** begin Record list **

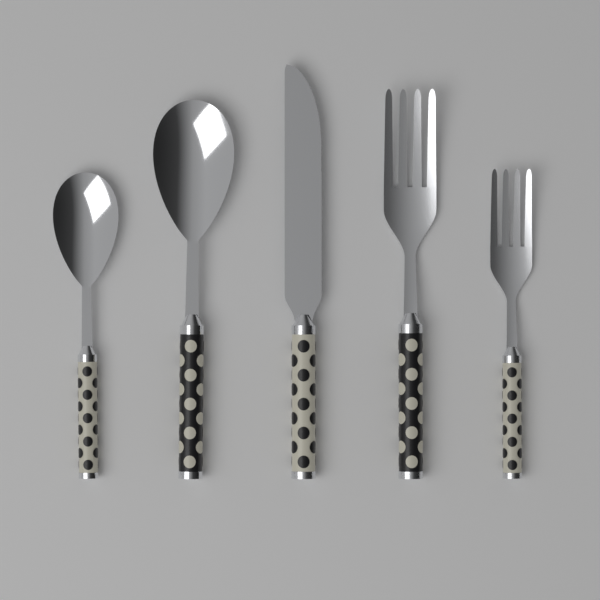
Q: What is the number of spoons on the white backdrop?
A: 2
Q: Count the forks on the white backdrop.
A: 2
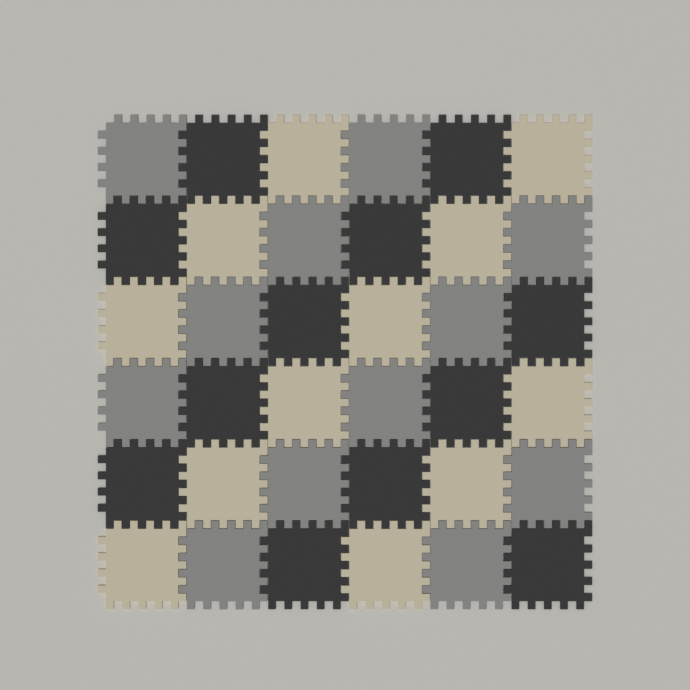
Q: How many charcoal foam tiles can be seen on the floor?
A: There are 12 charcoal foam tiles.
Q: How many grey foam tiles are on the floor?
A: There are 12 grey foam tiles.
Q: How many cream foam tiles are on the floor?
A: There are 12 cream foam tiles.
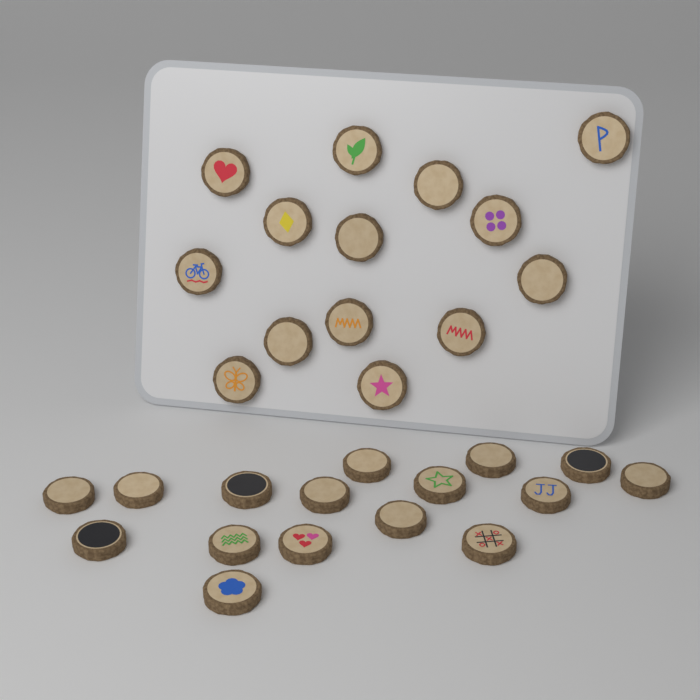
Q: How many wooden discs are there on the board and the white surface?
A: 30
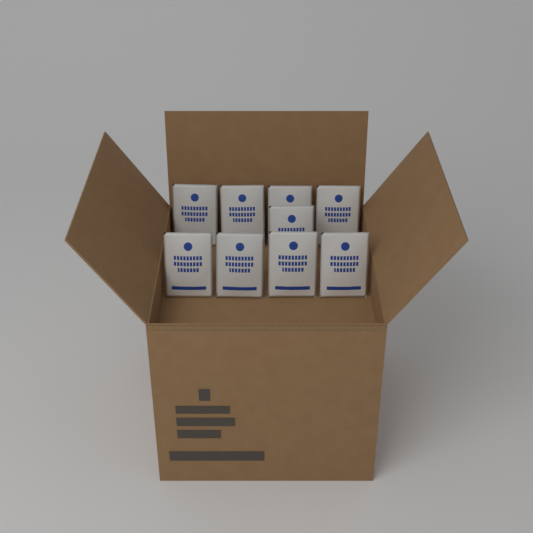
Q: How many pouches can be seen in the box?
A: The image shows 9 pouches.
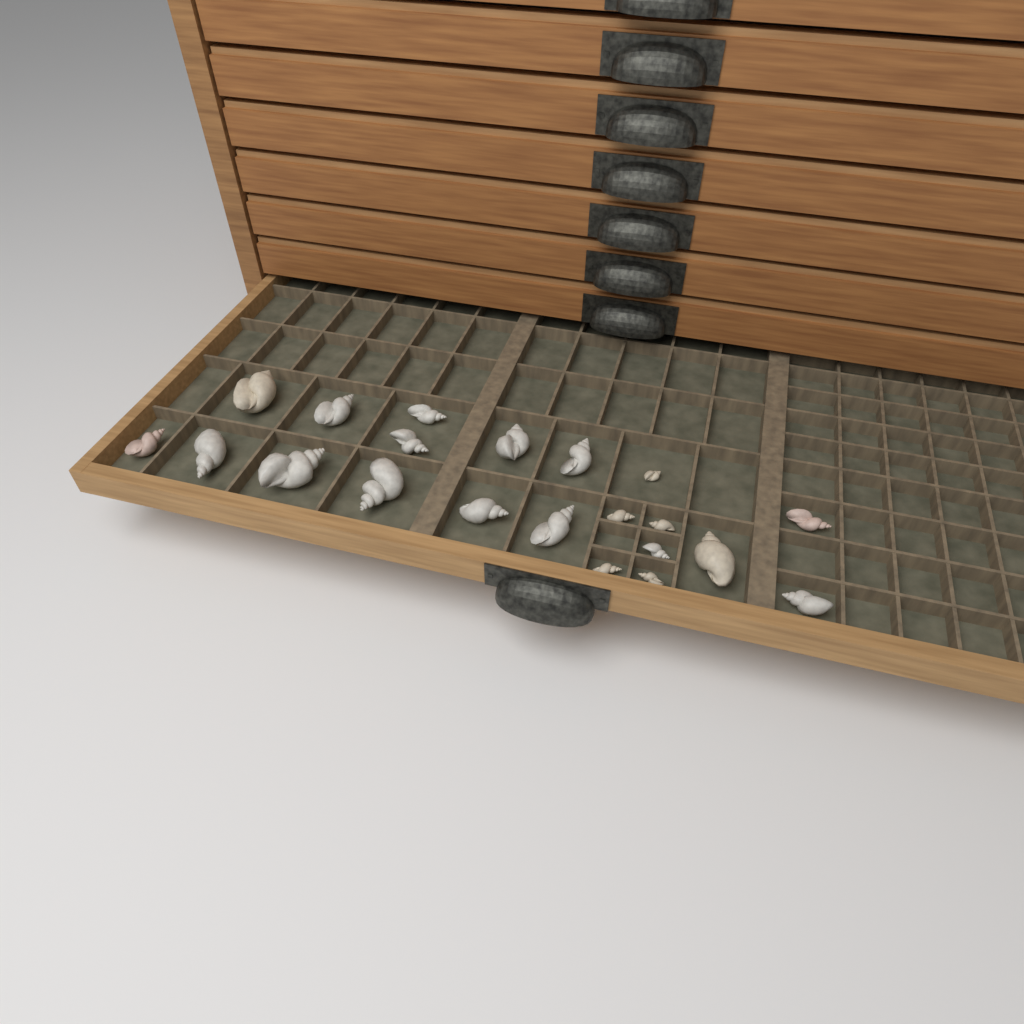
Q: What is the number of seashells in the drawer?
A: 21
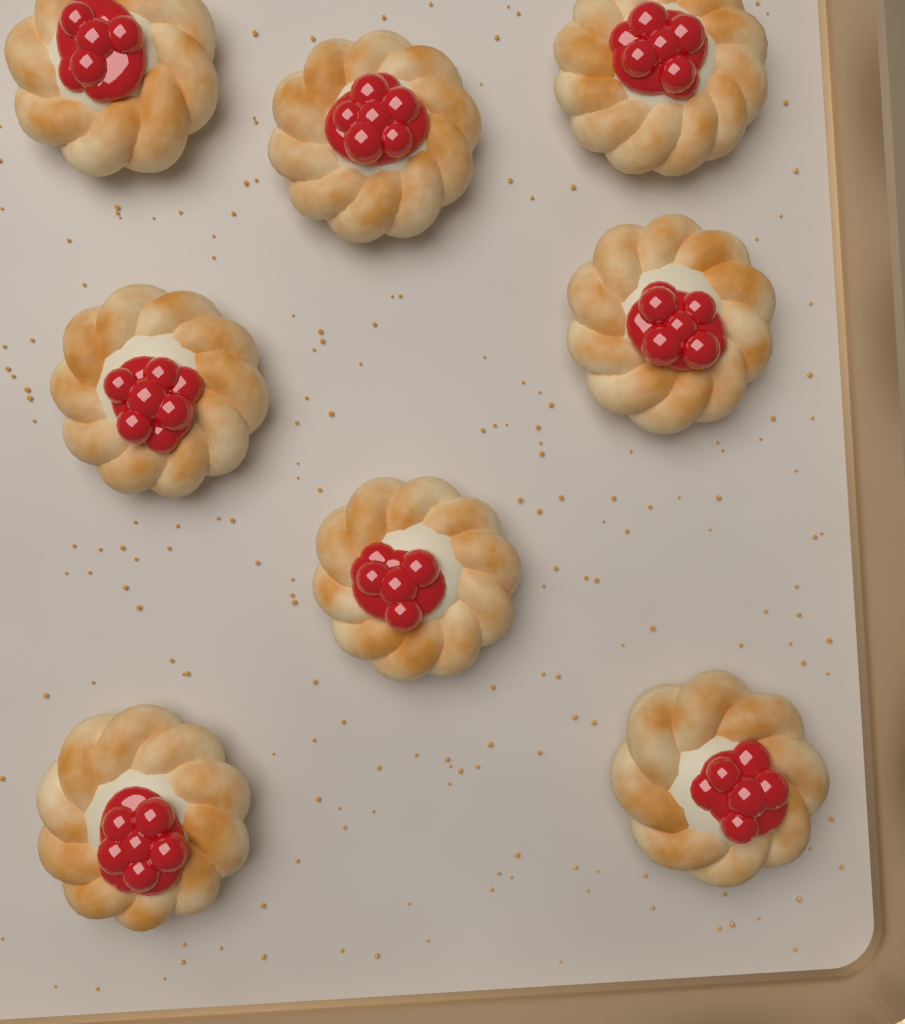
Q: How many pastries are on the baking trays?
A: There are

** end Record list **

* Work to complete
Copy every line of the entries above word for word, leaving out the pictures.

* The response
Q: What is the number of spoons on the white backdrop?
A: 2
Q: Count the forks on the white backdrop.
A: 2
Q: How many charcoal foam tiles can be seen on the floor?
A: There are 12 charcoal foam tiles.
Q: How many grey foam tiles are on the floor?
A: There are 12 grey foam tiles.
Q: How many cream foam tiles are on the floor?
A: There are 12 cream foam tiles.
Q: How many wooden discs are there on the board and the white surface?
A: 30
Q: How many pouches can be seen in the box?
A: The image shows 9 pouches.
Q: What is the number of seashells in the drawer?
A: 21
Q: How many pastries are on the baking trays?
A: There are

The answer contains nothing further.